In the race to transport people in self-driving taxis, Alphabet’s subsidiary Waymo has emerged as the clear frontrunner.
On Tuesday the company announced that its customers were taking more than 100,000 paid rides weekly—double the number from just a few months ago in May. It’s a signal that Waymo is extending its lead over its robo-taxi competitors and that its ride-hailing business could become a meaningful revenue stream for Google’s parent company.
Waymo’s boost in ridership comes as it ramps up service this year—fully launching commercial rides in San Francisco and starting gradual service in Los Angeles all in the last few months. Waymo co-CEO Tekedra Mawakana, who leads the company alongside fellow co-CEO Dmitri Dolgov, said in March that it had started testing self-driving rides in Austin and plans to start full service in that market later this year.
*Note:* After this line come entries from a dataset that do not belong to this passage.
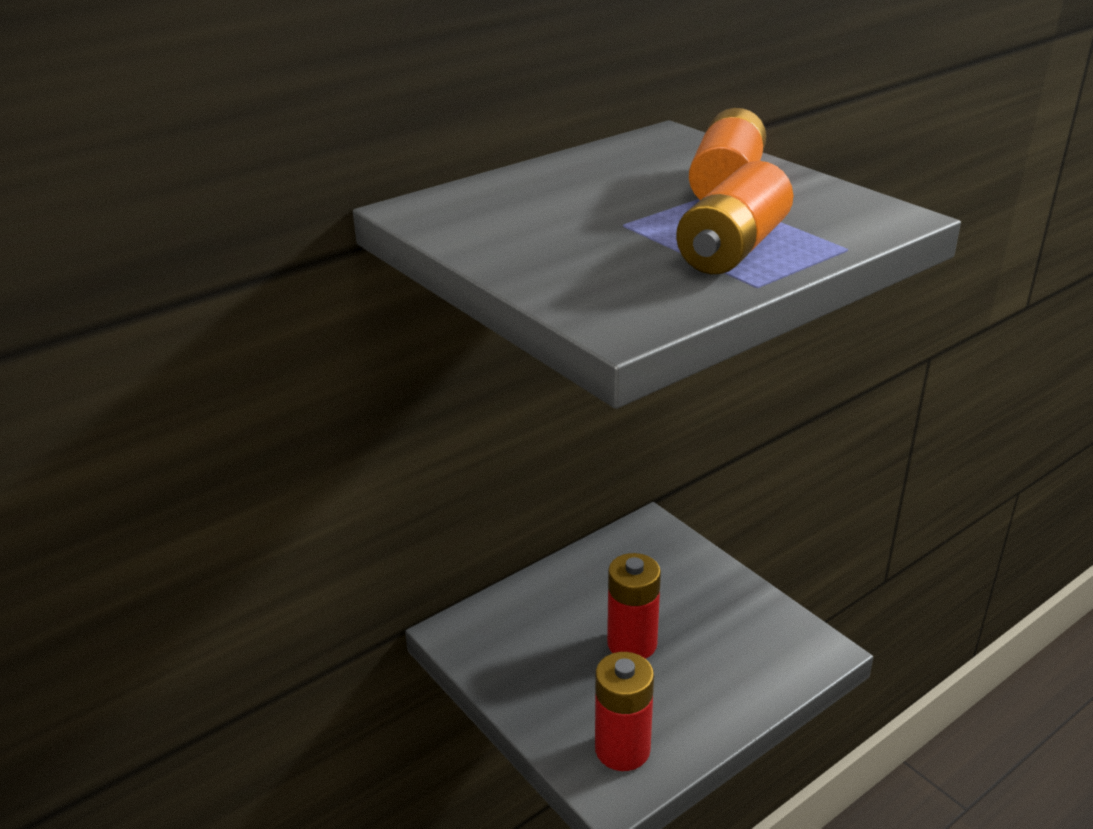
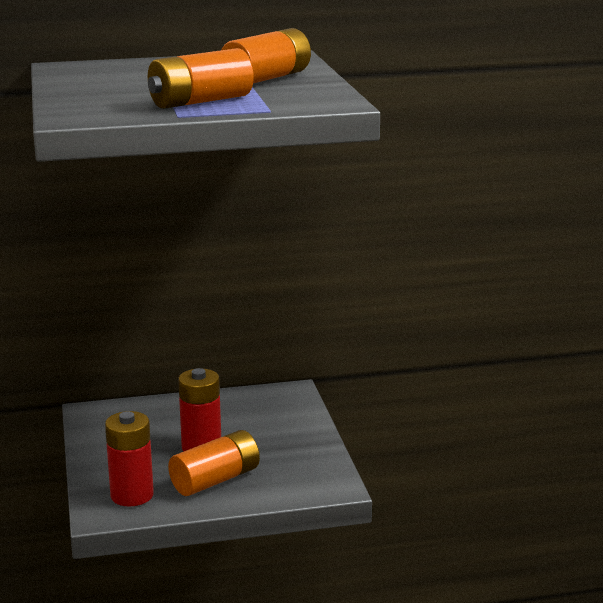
camera: 25 degrees right, 10 degrees down
(693, 688) = (215, 480): none -> orange battery

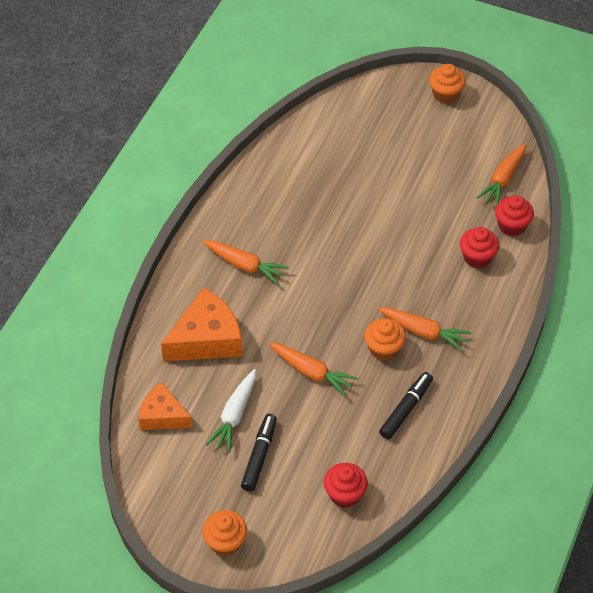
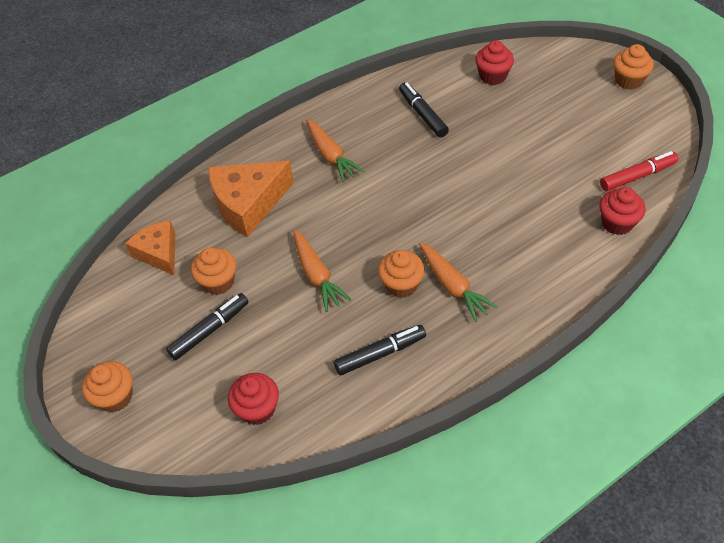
camera: 35 degrees right, 0 degrees up
(206, 339) = (248, 204): orange cheese -> orange cheese turned 150 degrees clockwise
(234, 415) = (218, 282): white carrot -> orange cupcake
(296, 194) = (423, 114): none -> black marker
(477, 257) = (559, 238): red cupcake -> red cupcake (492, 76)
(503, 179) = (637, 176): orange carrot -> red marker

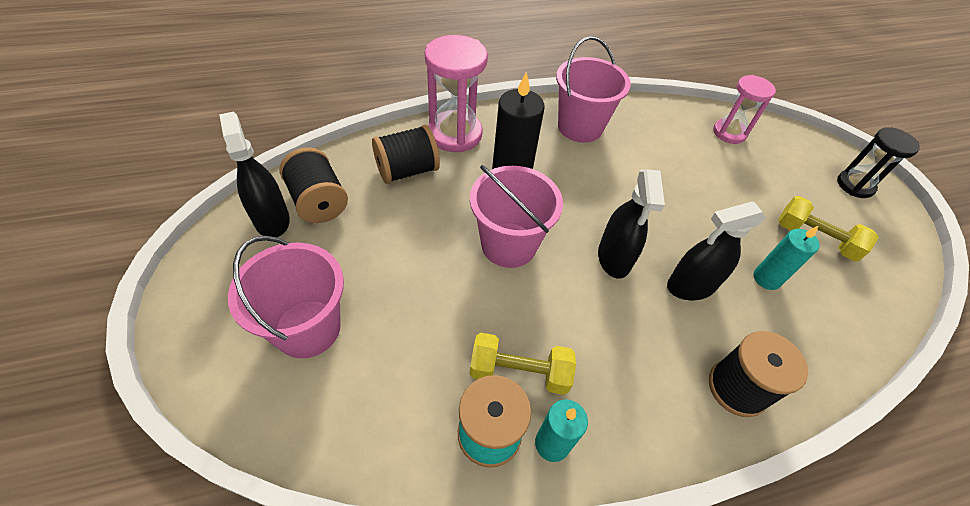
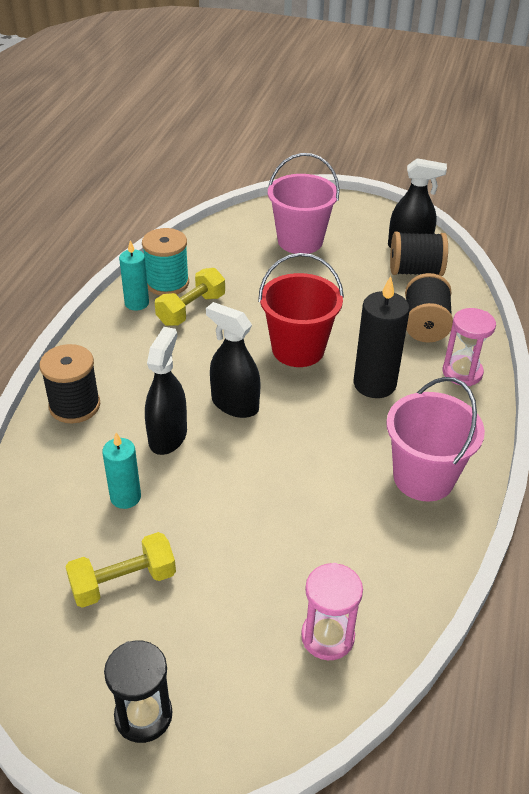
camera: 125 degrees right, 10 degrees down
(455, 134) = (462, 372): pink hourglass -> pink hourglass, size x0.64
(508, 245) = (298, 349): pink bucket -> red bucket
As Waymo has entered new cities, its competitors have fallen further behind. General Motors–owned Cruise, which had launched commercial service in San Francisco in 2022, pulled its fleet off the streets after its handling of an accident last fall. While Cruise resumed supervised autonomous driving in some markets in May, it's still using human safety drivers. Amazon-owned Zoox, another robotaxi competitor, has yet to launch passenger service, though employees are taking rides in Las Vegas and Foster City, Calif. China-based startup WeRide, which drove more than 40,000 miles in California last year, just received its California permit to test its vehicles with passengers last week.
Of course, Waymo, which just released new details about its upcoming sensor system for its vehicle yesterday, has had its own hiccups, too—most recently with locals in the Bay Area. Over the last week, neighbors of a Waymo parking lot complained that its cars were honking overnight.